Tasks to complete>
(1) Name every context examined in the passage on populist parties.
(2) Reproduce the section of the passage on populist parties that begins at the words "Notes: B = unstandardized coefficients;" and stops after the words "is also significant.".

Source passage>
------------------------------------------------
Notes: B = unstandardized coefficients; SE = standard errors.

ap < 0.10 (one-tailed); * p < 0.05; ** p < 0.01; *** p < 0.001.

Finally, I consider the role of context. I expected that in Belgium and Germany mainstream parties would be more likely to invoke policy-seeking motives on perceived extremism (H8A), while mainstream parties in Austria and the Netherlands would be more likely to invoke office-seeking motives (H8B), which generally holds. In Germany, mainstream parties are most likely to invoke perceived extremism claims, and the difference with Austria and the Netherlands is significant. Still, Flanders and Wallonia differ: in Wallonia, claims about perceived extremism to justify unwillingness to rule with populist parties are more prevalent. Office-seeking motives are least prevalent in Germany, while the difference between Germany and Flanders and Wallonia is also significant.

The electoral cycle plays a role: before elections, mainstream parties are significantly less likely to justify inclusion by invoking perceived extremism and more likely to use office-seeking motives. There are fewer office-seeking claims being invoked for inclusion and exclusion after election time. Before the elections, mainstream parties are also more likely to invoke vote-seeking claims to justify inclusion. Finally, in the pre-election period, mainstream actors are less likely to use claims of perceived extremism to justify exclusion.

Discussion

Populist parties have performed well at elections throughout Europe, which feeds the debate on a potential government coalition with these parties. So far, which types of claims mainstream parties use to justify whether to (not) rule with populist parties and which factors shape these claims have been underexplored. Hence, the goal was to initiate a research agenda on how political actors justify their (un)willingness to rule with populist parties in relationship to party and context characteristics. This study systematically analysed mainstream parties' political communication on ruling with populist parties in five Western European contexts. Based on the ‘policy, office, votes’ triad, all tweets of 25 mainstream parties (N = 1,919) in Austria, Flanders, Germany, the Netherlands and Wallonia were examined via longitudinal, quantitative content analysis. Four main findings become evident.

First, despite populist parties' electoral success, mainstream parties are overwhelmingly dismissive of the idea of ruling with a populist party. In almost all claims, mainstream parties reject a coalition with a populist party. Still, RWPPs are more likely to be excluded than LWPPs. While this could be explained by anti-prejudice norms and rejection of prior legacies of these parties, it could be linked to the case selection: most countries have a right-wing authoritarian legacy, resulting in stronger rejection of the radical right (Dinas and Northmore-Ball Reference Dinas and Northmore-Ball2020). Hence, mainstream parties' political communication on Twitter is characterized by a tendency to ostracize populist parties. This rejection suggests that mainstream parties tend to act against the mainstreaming and normalization of RWPPs, which corroborates prior evidence (Valentim and Widmann Reference Valentim and Widmannforthcoming).
------------------------------------------------
Given data>
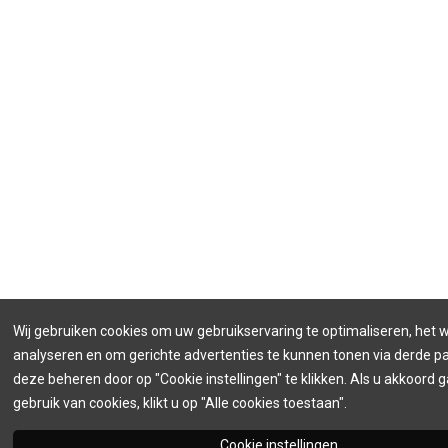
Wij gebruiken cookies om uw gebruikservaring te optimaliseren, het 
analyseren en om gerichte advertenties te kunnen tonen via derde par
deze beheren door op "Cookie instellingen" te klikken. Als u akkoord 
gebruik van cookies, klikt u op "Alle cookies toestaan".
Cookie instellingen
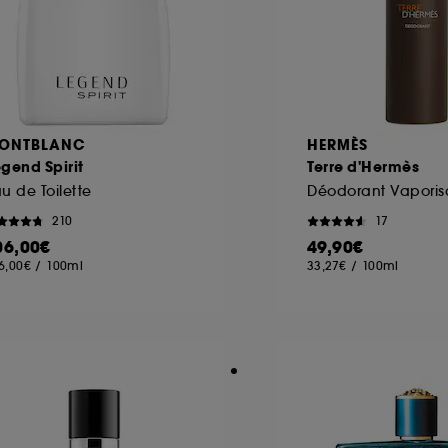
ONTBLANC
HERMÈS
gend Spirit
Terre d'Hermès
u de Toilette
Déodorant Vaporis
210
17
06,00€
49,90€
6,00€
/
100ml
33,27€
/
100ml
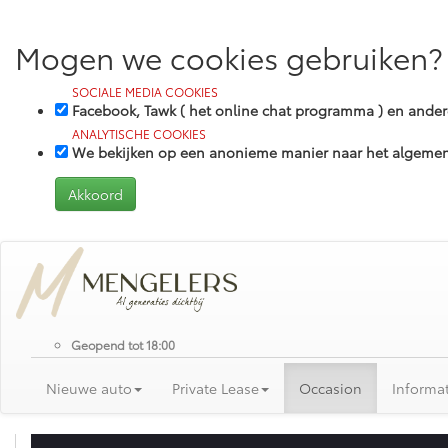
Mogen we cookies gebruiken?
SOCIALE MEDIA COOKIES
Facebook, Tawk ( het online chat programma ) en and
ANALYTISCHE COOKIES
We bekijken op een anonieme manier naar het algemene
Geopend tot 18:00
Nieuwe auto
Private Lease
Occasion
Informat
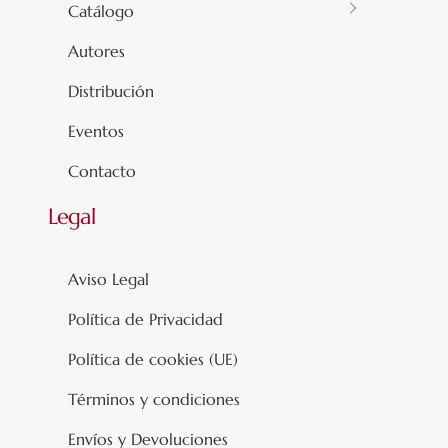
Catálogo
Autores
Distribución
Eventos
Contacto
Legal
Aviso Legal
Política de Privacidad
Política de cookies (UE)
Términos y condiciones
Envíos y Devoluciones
------------------------------------------------
Answers by item number>
(1) Austria, Flanders, Germany, the Netherlands, Wallonia

(2)
Notes: B = unstandardized coefficients; SE = standard errors.

ap < 0.10 (one-tailed); * p < 0.05; ** p < 0.01; *** p < 0.001.

Finally, I consider the role of context. I expected that in Belgium and Germany mainstream parties would be more likely to invoke policy-seeking motives on perceived extremism (H8A), while mainstream parties in Austria and the Netherlands would be more likely to invoke office-seeking motives (H8B), which generally holds. In Germany, mainstream parties are most likely to invoke perceived extremism claims, and the difference with Austria and the Netherlands is significant. Still, Flanders and Wallonia differ: in Wallonia, claims about perceived extremism to justify unwillingness to rule with populist parties are more prevalent. Office-seeking motives are least prevalent in Germany, while the difference between Germany and Flanders and Wallonia is also significant.